Sign in to view source links and access this dataset
Description
EvoCode-Bench contains 26 executable tasks with 227 total rounds for evaluating coding agents in persistent software engineering interactions. The dataset, created by UnipatAI, uses the Harbor multi-step task format and includes workspaces, task metadata, and verification assets. It was last updated on June 20, 2026.
Use Cases
Benchmarking coding agents on multi-turn software tasks based on the Harbor task format.
Evaluating agent performance across 227 rounds of interaction described in the dataset.

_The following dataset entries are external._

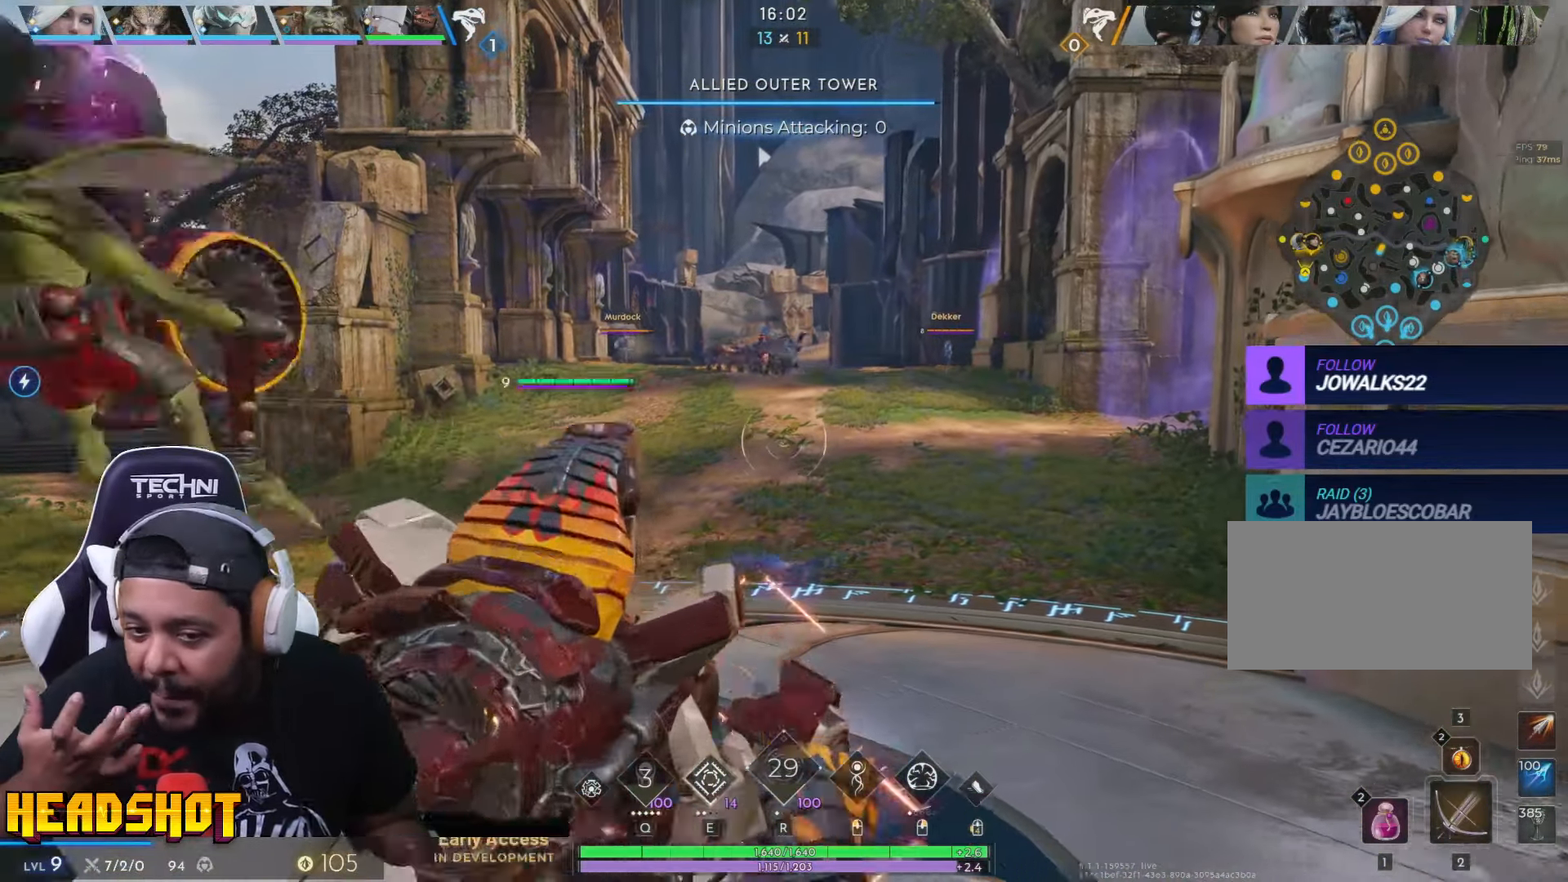
{"keys": [], "mouse": [], "events": [[234, "s", "up"]]}
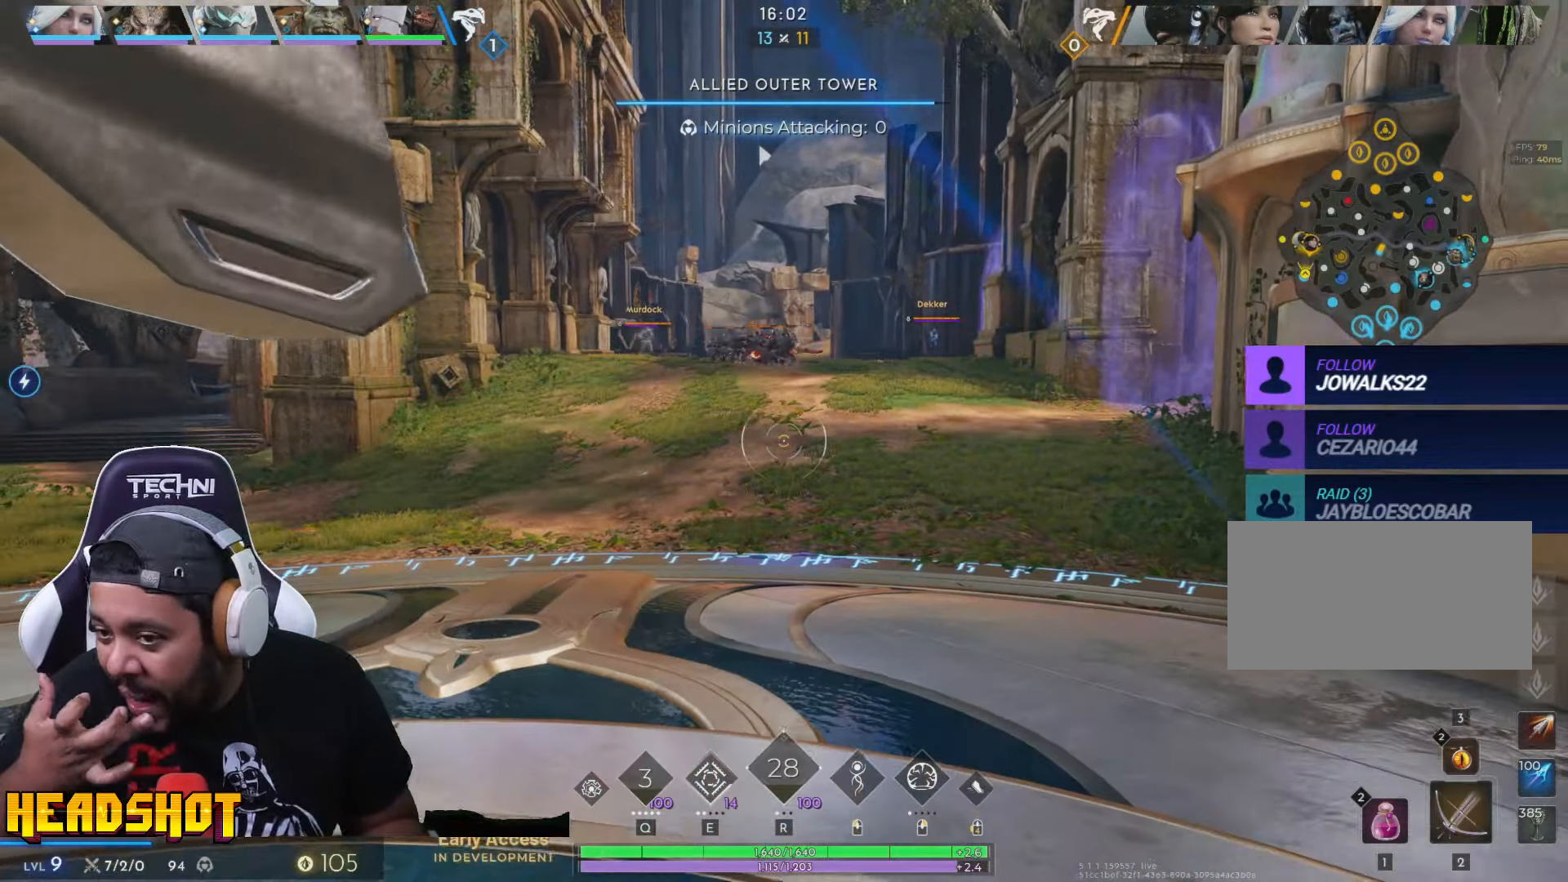
{"keys": [], "mouse": [], "events": [[34, "d", "down"], [250, "d", "up"]]}
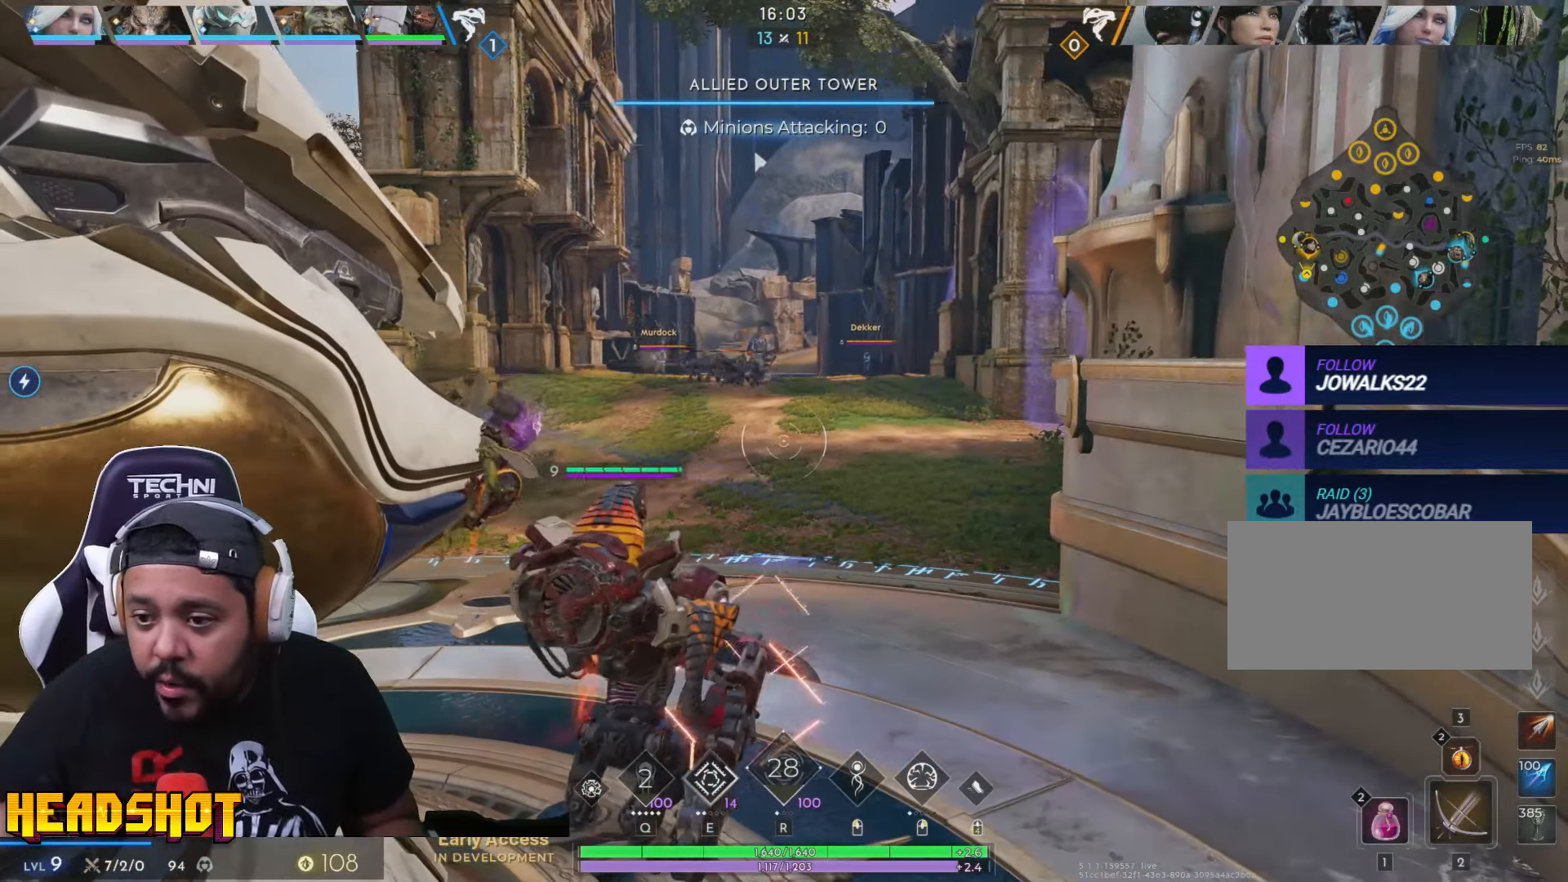
{"keys": ["w"], "mouse": [], "events": [[167, "w", "down"]]}
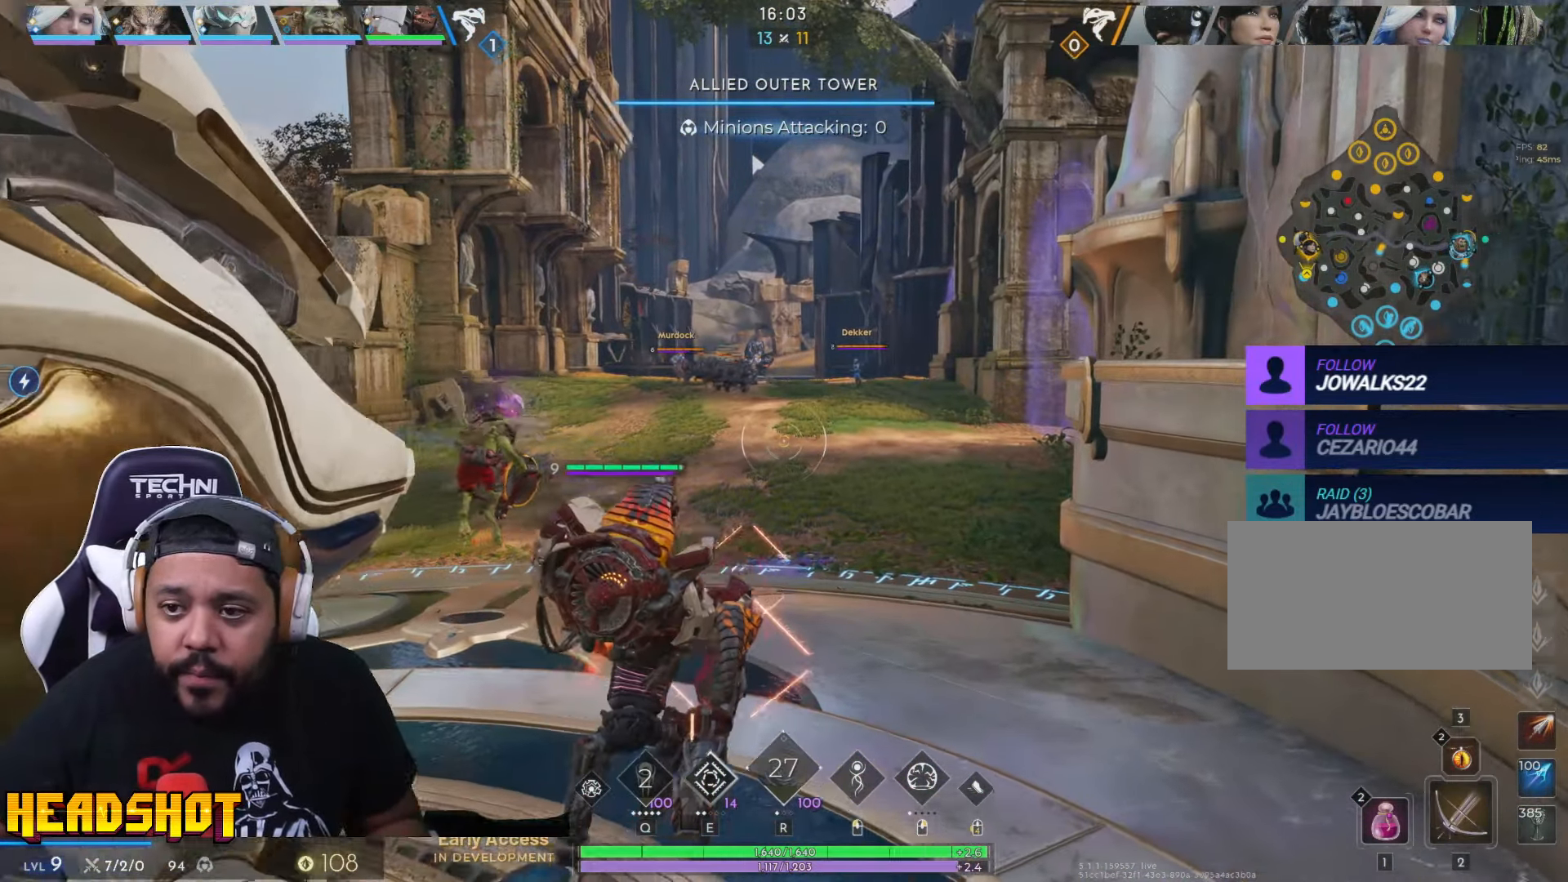
{"keys": ["w"], "mouse": [], "events": [[300, "a", "down"], [500, "a", "up"]]}
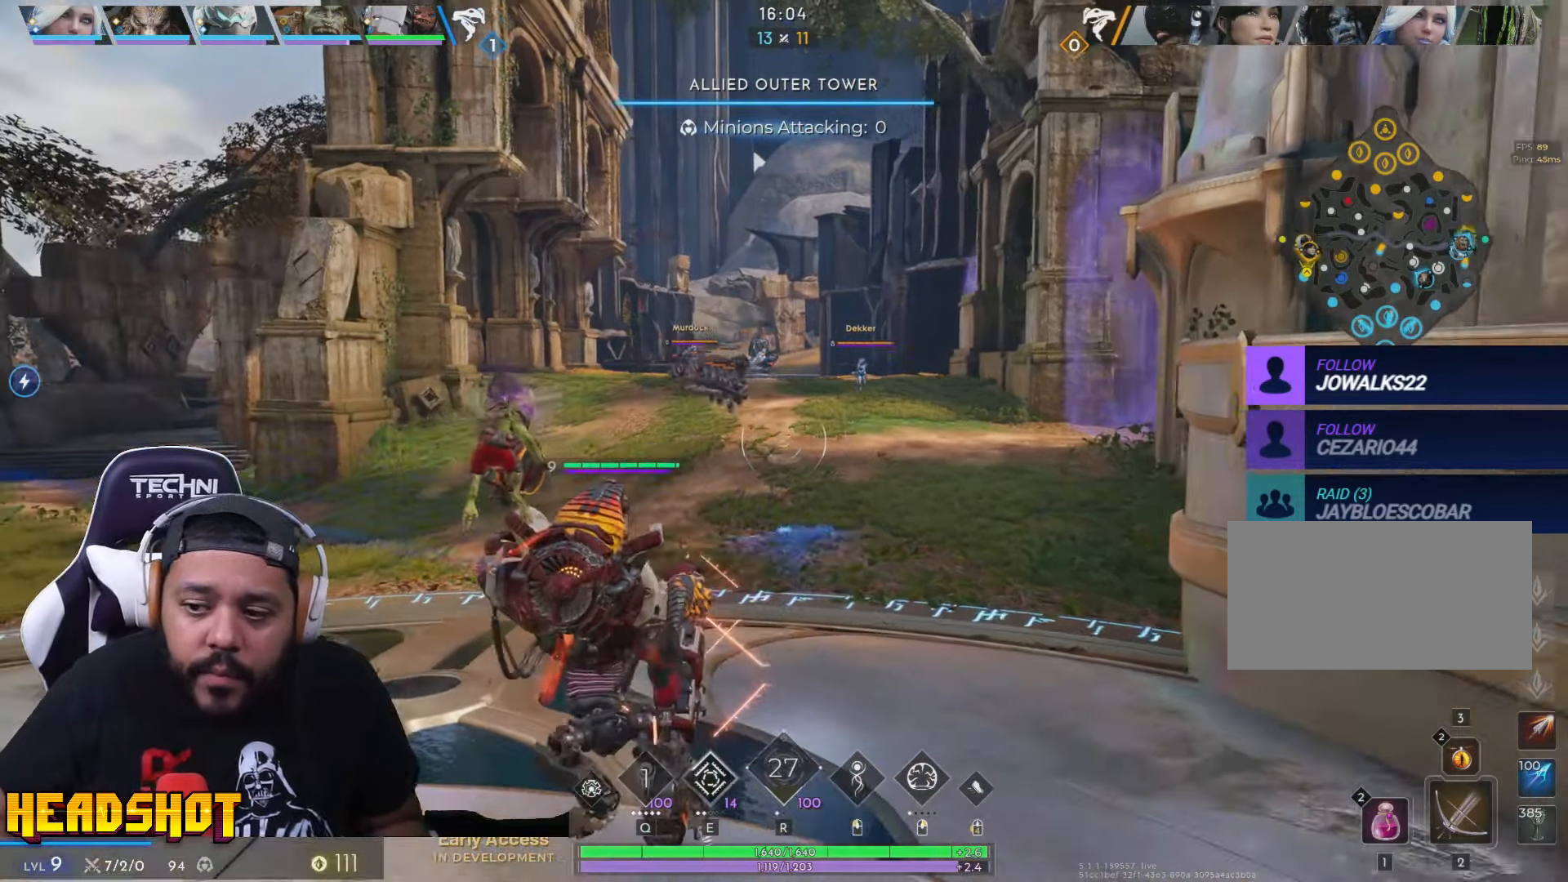
{"keys": ["a", "s"], "mouse": [], "events": [[50, "w", "up"], [183, "s", "down"], [316, "a", "down"]]}
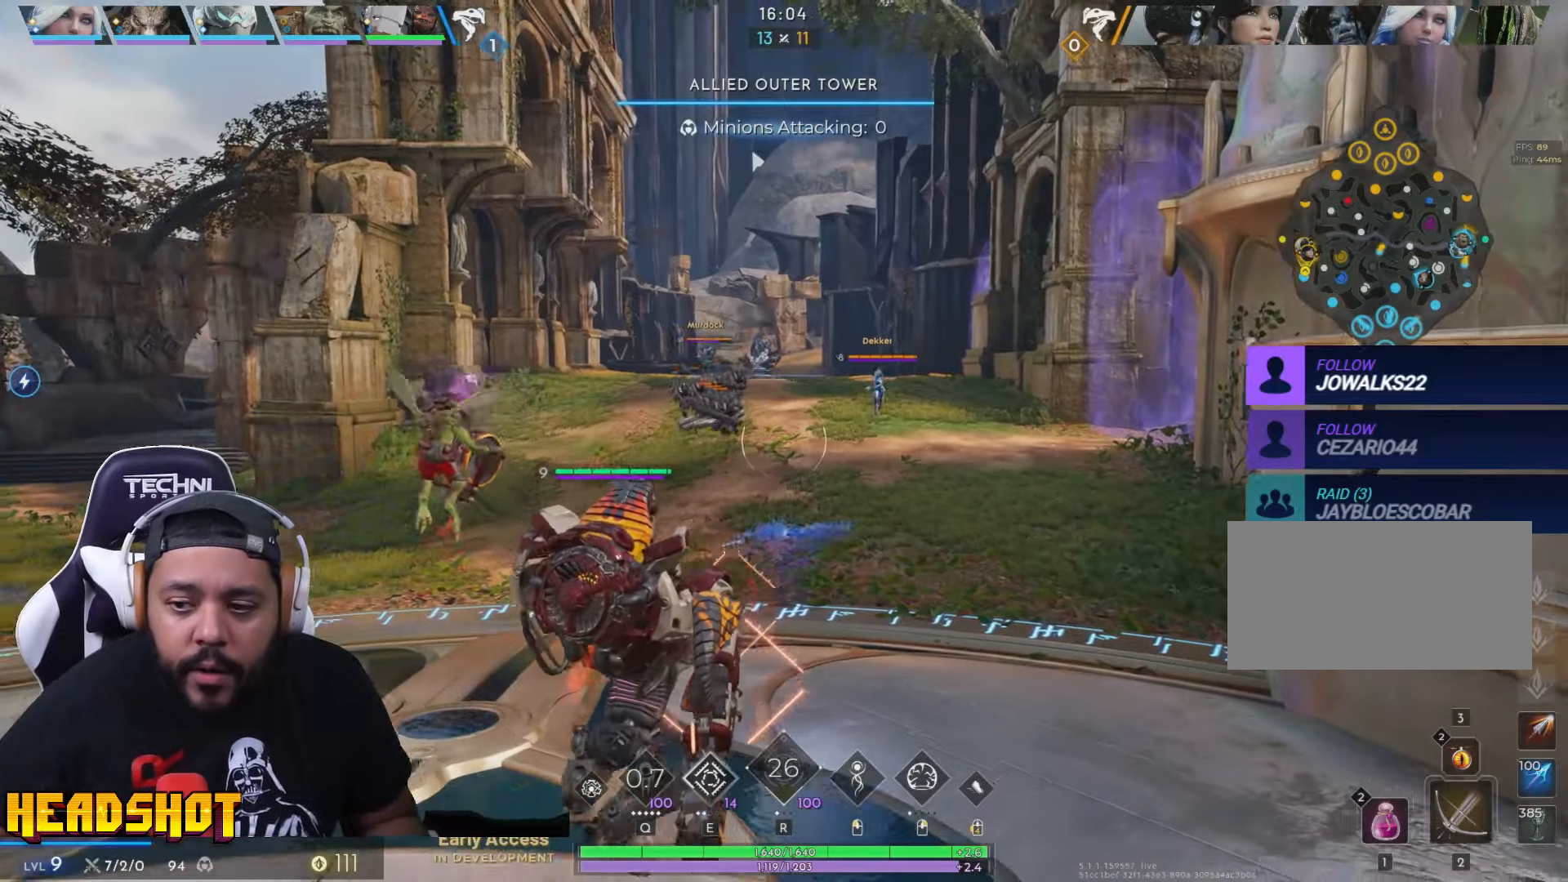
{"keys": ["d"], "mouse": [], "events": [[50, "a", "up"], [166, "d", "down"], [250, "s", "up"], [366, "w", "down"], [483, "w", "up"]]}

Testing AI systems on executable verification assets included with each task.
Strengths
Contains 26 distinct executable tasks for structured evaluation.
Provides 227 total rounds of interaction for multi-turn analysis.
Includes task metadata, round-level instructions, and verification assets as described.
Limitations
Column-level documentation is absent; field semantics must be inferred after download.
Row count is unknown, which may limit suitability assessment.
Last updated 2026-06-20 03:55:59; freshness should be verified.
Provenance
Source
UnipatAI via Hugging Face.
Collection Method
Likely constructed as a benchmark for evaluating coding agents.
Freshness
Last updated 2026-06-20 03:55:59.
License is unknown; terms of use must be verified.